N. Heußinger 1, E. Kontopantelis 2, J. Gburek-Augustat 3, A. Jenke 4, G. Vollrath 5, R. Korinthenberg 6, P. Hofstetter 7, S. Meyer 8, I. Brecht 9, B. Bajer-Kornek 10, P. Herkenrath 11, M. Schimmel 12, K. Wenner 13, M. Häusler 14, S. Lutz 15, A. Blaschek 16, M. Smitka 17, S. Karch 18, M. Piepkorn 19, K. Rostasy 20, P. Weber 21, R. Trollmann 22, J. Klepper 1, M. Häußler 23, R. Hofmann 24, R. Weissert 25, A. Merkenschlager 26, M. Buttmann 9
  • 1Kinderklinik Aschaffenburg, Aschaffenburg, Germany
  • 2Institute of Population Health, University of Manchester, Manchester, United Kingdom
  • 3Universitätskinderklinik Tübingen, Tübingen, Germany
  • 4Helios Kinderklinik Wuppertal, Wuppertal, Germany
  • 5Universitätskinderklinik Rostock, Rostock, Germany
  • 6Universitätskinderklinik Freiburg, Freiburg, Germany
  • 7Universitätskinderklinik Frankfurt, Frankfurt a.M., Germany
  • 8Universitätskinderklinik Homburg, Homburg/Saar, Germany
  • 9Neurologische Klinik der Universität Würzburg, Würzburg, Germany
  • 10Universitätsklinik für Neurologie, Wien, Austria
  • 11Universitätskinderklinik Köln, Köln, Germany
  • 12Klinikum Augsburg, Klinik für Kinder- und Jugendliche, Augsburg, Germany
  • 13Universtitätskinderklinik Hamburg, Hamburg, Germany
  • 14Universitätskinderklinik Aachen, Aachen, Germany
  • 15Universitätskinderklinik Essen, Essen, Germany
  • 16Dr. von Haunersches Kinderspital, LMU, München, Germany
  • 17Universitätskinderklinik Dresden, Dresden, Germany
  • 18Neuropädiatrie, Zentrum für Kinder- und Jugendmedizin, Uniklinikum Heidelberg, Heidelberg, Germany
  • 19Neuropädiatrie, Kinderkrankenhaus Auf der Bult, Hannover, Germany
  • 20Neuropädiatrie, Department für Kinder- und Jugendheilkunde, Universitätsklinik für Pädiatrie I, Innsbruck, Germany
  • 21Universitäts-Kinderspital beider Basel, Basel, Germany
  • 22Klinik für Kinder- und Jugendheilkunde, Universität Erlangen, Erlangen, Germany
  • 23Kinderklinik der Universität Würzburg, Würzburg, Germany
  • 24Abteilung Neuropädiatrie, Sozialpädiatrie und Epileptologie, Klinik für Kinderheilkunde und Jugendmedizin, Gießen, Germany
  • 25Klinik für Neurologie der Universität Regensburg, Regensburg, Germany
  • 26Neuropädiatrie, Universitätskinderklinik Leipzig, Leipzig, Germany

Aims: Isolated optic neuritis (ON) in childhood may remain a singular event or indicate the beginning of multiple sclerosis (MS). Higher age and pathological cranial MRI at presentation were previously demonstrated as independent risk factors of conversion to MS.
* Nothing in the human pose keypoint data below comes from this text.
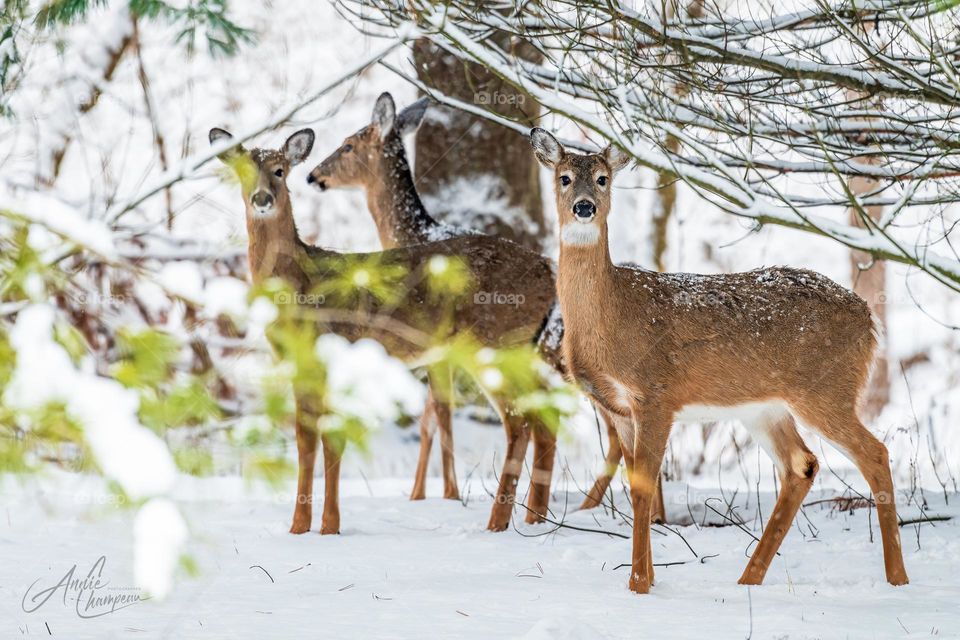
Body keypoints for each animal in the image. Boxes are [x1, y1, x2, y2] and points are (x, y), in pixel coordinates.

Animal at [209, 126, 563, 534]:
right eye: (243, 172)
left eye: (280, 170)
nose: (262, 198)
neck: (300, 281)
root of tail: (548, 268)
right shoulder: (302, 363)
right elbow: (305, 440)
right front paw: (299, 527)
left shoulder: (329, 348)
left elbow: (328, 439)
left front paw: (328, 526)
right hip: (517, 347)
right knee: (544, 414)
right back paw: (532, 517)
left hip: (493, 341)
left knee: (519, 419)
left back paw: (497, 522)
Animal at [308, 92, 663, 519]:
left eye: (347, 145)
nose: (313, 176)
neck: (414, 232)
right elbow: (431, 419)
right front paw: (423, 495)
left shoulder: (439, 349)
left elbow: (439, 417)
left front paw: (441, 495)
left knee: (597, 429)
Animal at [529, 127, 909, 594]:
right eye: (564, 177)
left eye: (602, 178)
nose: (584, 206)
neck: (612, 318)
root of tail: (870, 319)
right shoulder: (617, 408)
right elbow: (636, 486)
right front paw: (647, 579)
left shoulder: (656, 393)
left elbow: (643, 489)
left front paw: (638, 585)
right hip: (765, 408)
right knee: (802, 465)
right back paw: (748, 579)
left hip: (826, 390)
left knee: (875, 453)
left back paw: (897, 579)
To further evaluate potential risk factors for MS, including cerebrospinal fluid (CSF) findings in children with isolated ON as a first demyelinating event.
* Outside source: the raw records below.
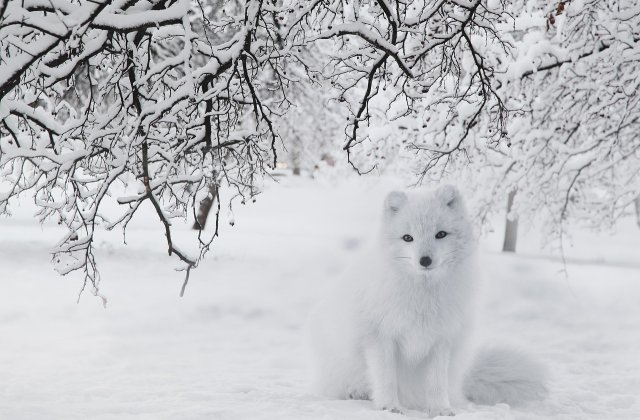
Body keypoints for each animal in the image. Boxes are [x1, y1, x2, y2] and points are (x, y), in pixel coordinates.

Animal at [308, 185, 544, 416]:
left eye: (440, 234)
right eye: (407, 238)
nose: (425, 260)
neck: (423, 296)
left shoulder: (441, 340)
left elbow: (436, 383)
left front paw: (440, 409)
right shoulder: (380, 337)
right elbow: (386, 378)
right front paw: (389, 406)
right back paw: (356, 393)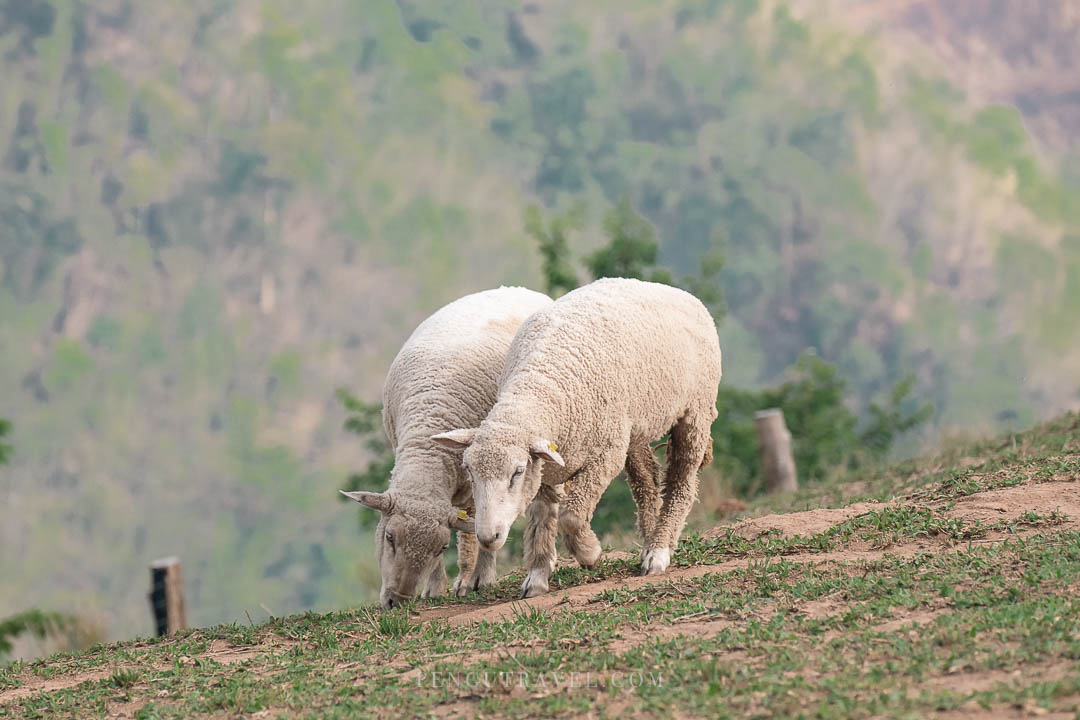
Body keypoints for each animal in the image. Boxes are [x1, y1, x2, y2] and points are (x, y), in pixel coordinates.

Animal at [341, 287, 552, 608]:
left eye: (441, 547)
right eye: (389, 537)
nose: (397, 601)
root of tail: (518, 288)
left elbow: (480, 529)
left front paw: (477, 578)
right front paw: (435, 587)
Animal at [429, 276, 717, 595]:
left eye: (516, 472)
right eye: (468, 471)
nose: (488, 537)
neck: (540, 384)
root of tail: (675, 291)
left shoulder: (603, 456)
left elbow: (571, 516)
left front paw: (590, 553)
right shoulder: (544, 465)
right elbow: (542, 519)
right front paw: (538, 575)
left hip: (695, 411)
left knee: (681, 481)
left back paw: (658, 551)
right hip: (634, 428)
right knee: (646, 481)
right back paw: (648, 543)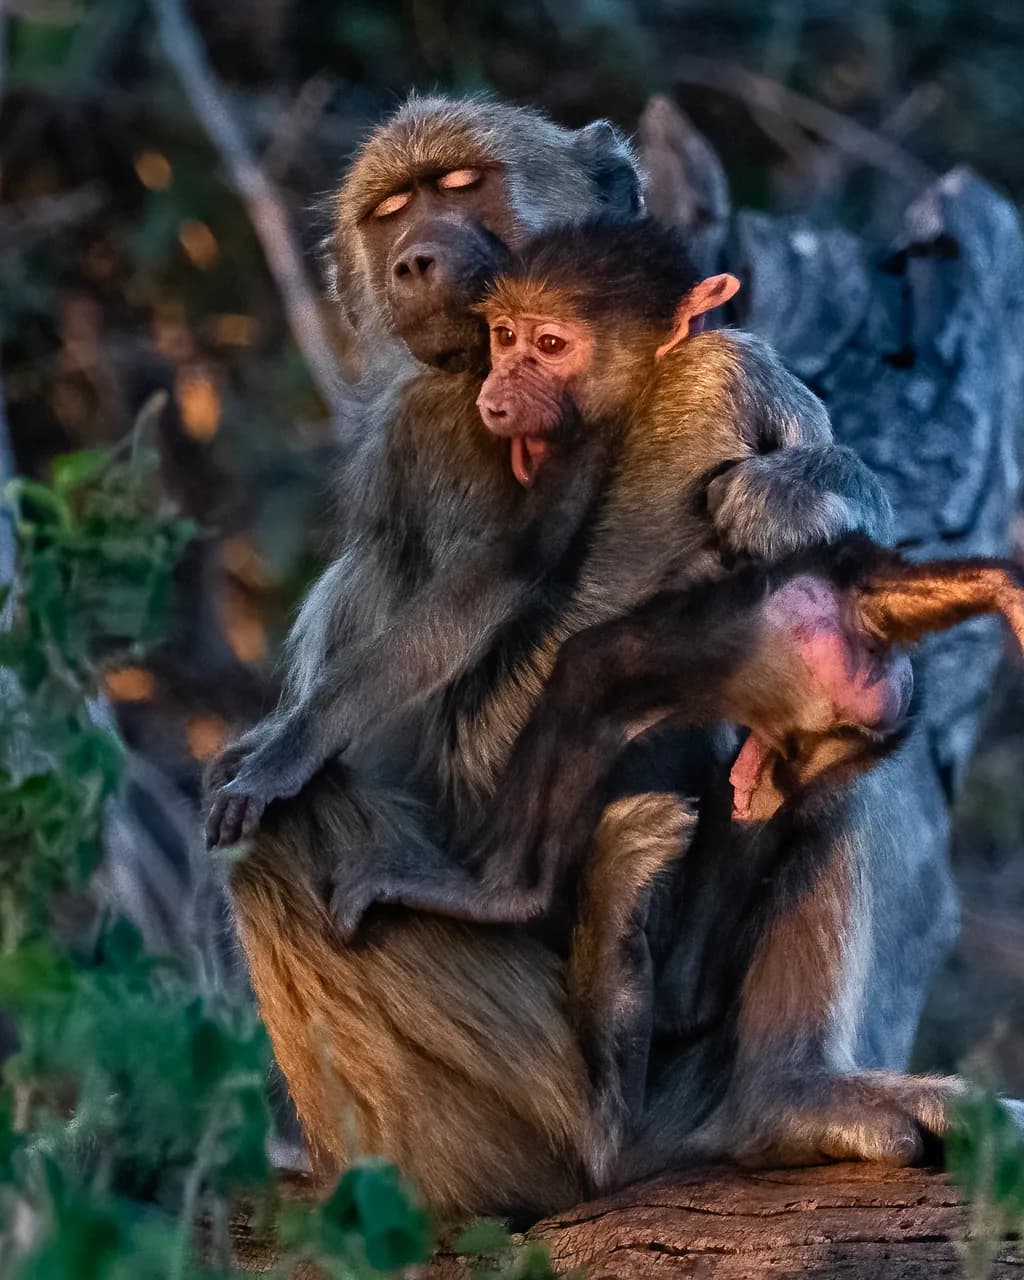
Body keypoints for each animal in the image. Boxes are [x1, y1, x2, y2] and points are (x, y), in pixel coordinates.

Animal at [216, 96, 962, 1219]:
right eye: (390, 211)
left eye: (460, 185)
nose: (417, 258)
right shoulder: (452, 431)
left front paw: (797, 492)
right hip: (479, 1129)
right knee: (280, 832)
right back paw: (598, 1099)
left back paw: (785, 1097)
Methods: Only children with isolated unilateral or bilateral ON as a first demyelinating event younger than 18 years of age were included in this retrospective multicenter cohort study. The minimal follow-up (FU) for those not converting to MS according to McDonald 2010 was 2 years. Age (< 10 vs. = 10 years), sex, FU, laterality of ON, cranial MRI (none vs. = MS-compatible lesion outside the optic nerves) and intrathecal oligoclonal bands (OCB) were assessed as risk factors using simple and multiple logistic regressions.
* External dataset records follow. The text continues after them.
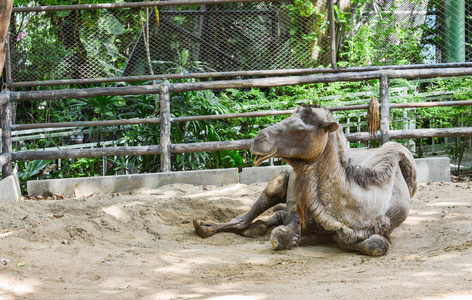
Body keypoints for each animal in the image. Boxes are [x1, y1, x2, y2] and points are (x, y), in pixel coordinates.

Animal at [194, 105, 414, 255]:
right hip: (278, 182)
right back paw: (206, 226)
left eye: (299, 130)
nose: (258, 139)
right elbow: (281, 236)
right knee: (246, 216)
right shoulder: (297, 209)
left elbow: (377, 244)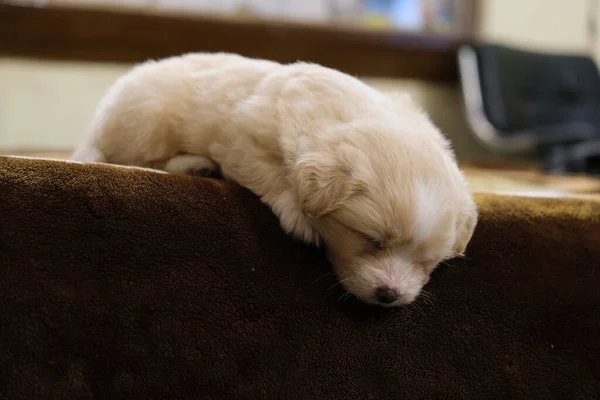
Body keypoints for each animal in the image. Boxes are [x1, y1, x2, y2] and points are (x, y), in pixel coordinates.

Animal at [71, 52, 478, 306]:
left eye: (429, 261)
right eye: (371, 240)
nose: (390, 296)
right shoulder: (243, 140)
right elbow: (274, 174)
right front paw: (300, 217)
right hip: (143, 121)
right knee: (126, 156)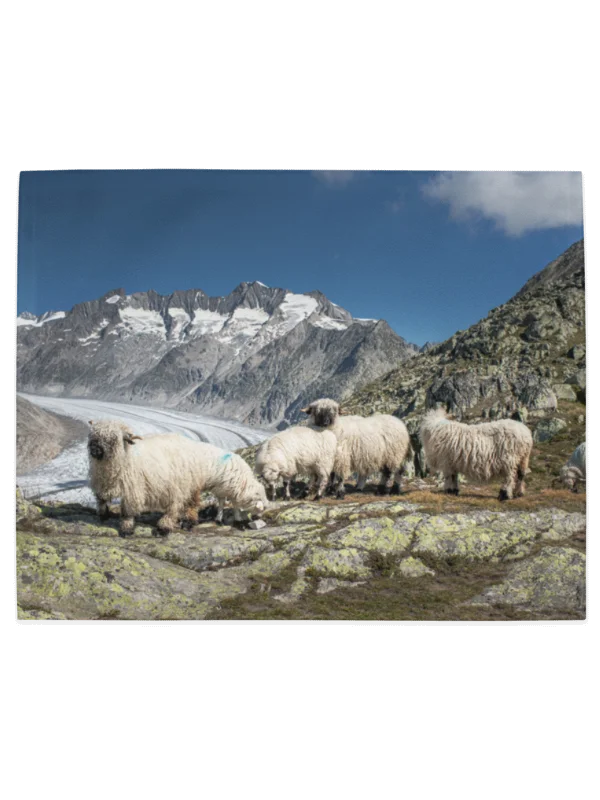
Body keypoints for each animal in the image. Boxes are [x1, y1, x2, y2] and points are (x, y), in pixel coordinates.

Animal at [87, 420, 268, 536]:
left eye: (113, 438)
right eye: (92, 435)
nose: (94, 450)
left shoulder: (133, 489)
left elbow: (127, 512)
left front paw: (126, 529)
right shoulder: (101, 483)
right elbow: (101, 500)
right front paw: (103, 514)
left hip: (180, 485)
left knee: (181, 506)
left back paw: (168, 527)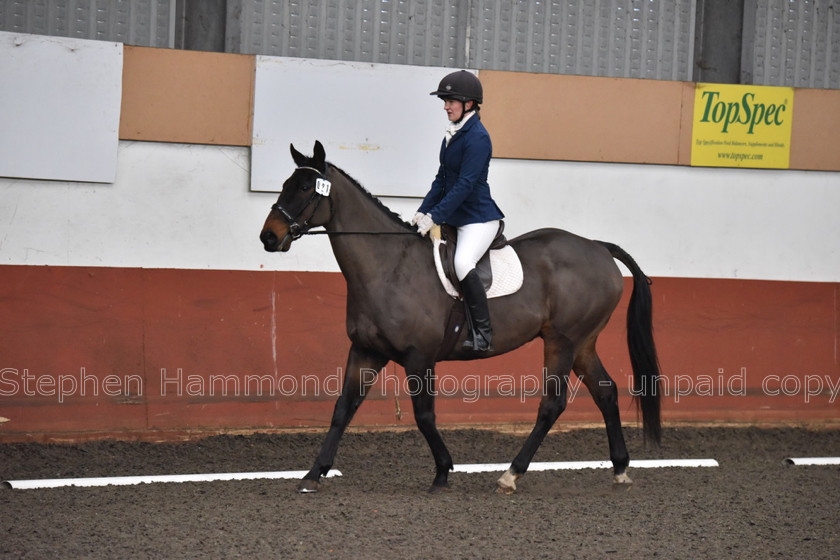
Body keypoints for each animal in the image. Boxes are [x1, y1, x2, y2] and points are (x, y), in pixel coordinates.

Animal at [260, 141, 660, 494]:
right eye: (285, 185)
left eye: (306, 189)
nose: (269, 237)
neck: (388, 267)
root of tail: (598, 248)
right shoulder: (365, 351)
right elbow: (343, 409)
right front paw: (313, 474)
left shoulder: (420, 357)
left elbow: (424, 416)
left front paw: (442, 472)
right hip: (582, 344)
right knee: (606, 392)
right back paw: (620, 470)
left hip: (562, 342)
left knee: (552, 404)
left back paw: (510, 475)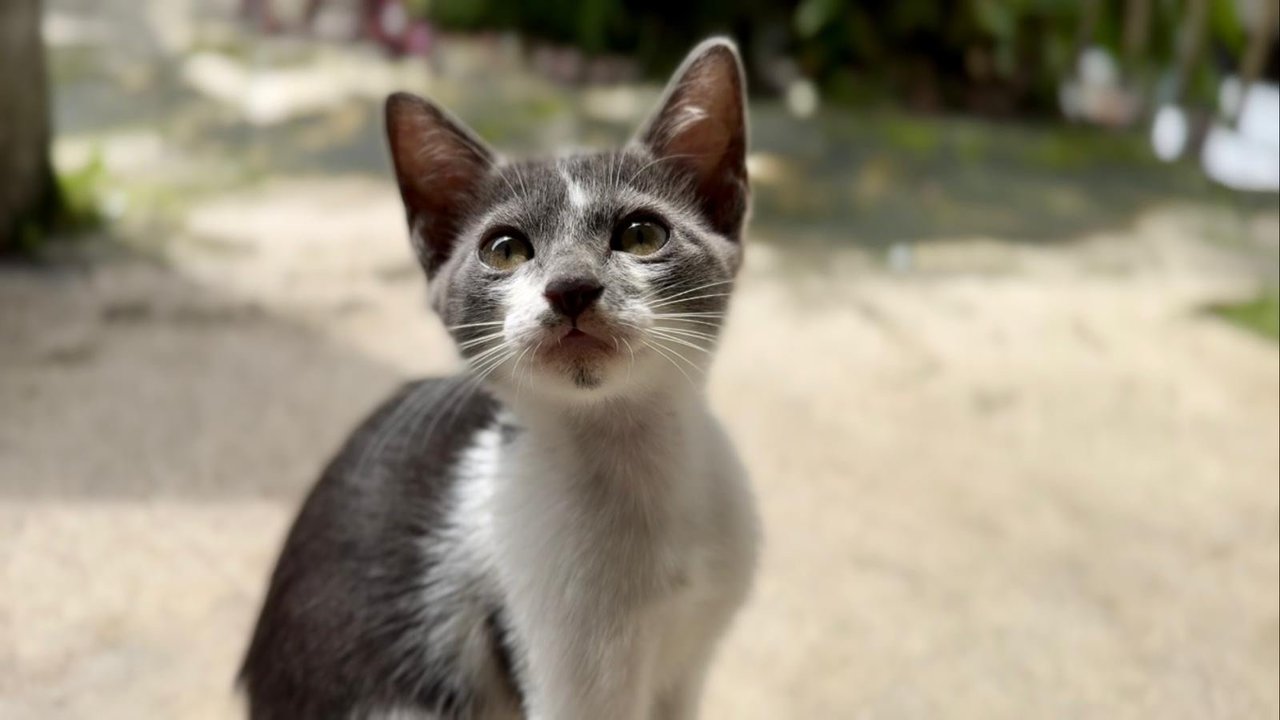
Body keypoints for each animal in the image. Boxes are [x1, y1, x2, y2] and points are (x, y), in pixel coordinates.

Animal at [238, 39, 757, 717]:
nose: (571, 287)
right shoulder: (566, 674)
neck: (633, 466)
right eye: (504, 249)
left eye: (642, 234)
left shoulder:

Results: Of 338 included children, 268 had unilateral and 70 bilateral-isolated ON. Median FU of patients not developing MS was 5.1 years (range, 2.0–22.0 years). Univariate analyses revealed age (OR, 1.21; 95% CI, 1.21–1.30; p < 0.001), MRI positivity (OR, 34.75; 95% CI, 18.19–66.39; p < 0.001) as well as presence of OCB (OR, 18.22; 95% CI, 10.53–31.51; p < 0.001) as predictive factors, while the three other tested parameters were not significantly associated with conversion to MS. Multivariate analysis of all six factors confirmed MRI positivity (cMRI; OR, 18.62; 95% CI, 8.53–40.64; p < 0.001) and OCB (OCB; OR, 8.62; 95% CI, 3.98–18.65; p < 0.001) as significant predictors of conversion, but not age, sex, FU time or laterality (unilateral vs. bilateral). cMRI and OCB positivity indicated a 161.9-fold higher odds of developing MS compared with double negativity (95% CI, 47.27–554.53; p < 0.001). Only one of 35 children with recurrent isolated ON or neuromyelitis optica had OCB at onset.

Conclusion: This is the first study showing that CSF examination in children with isolated ON as a first demyelinating event may help to determine the risk of conversion to MS.

Keywords: optic neuritis, risk factors, multiple sclerosis, oligoclonal bands.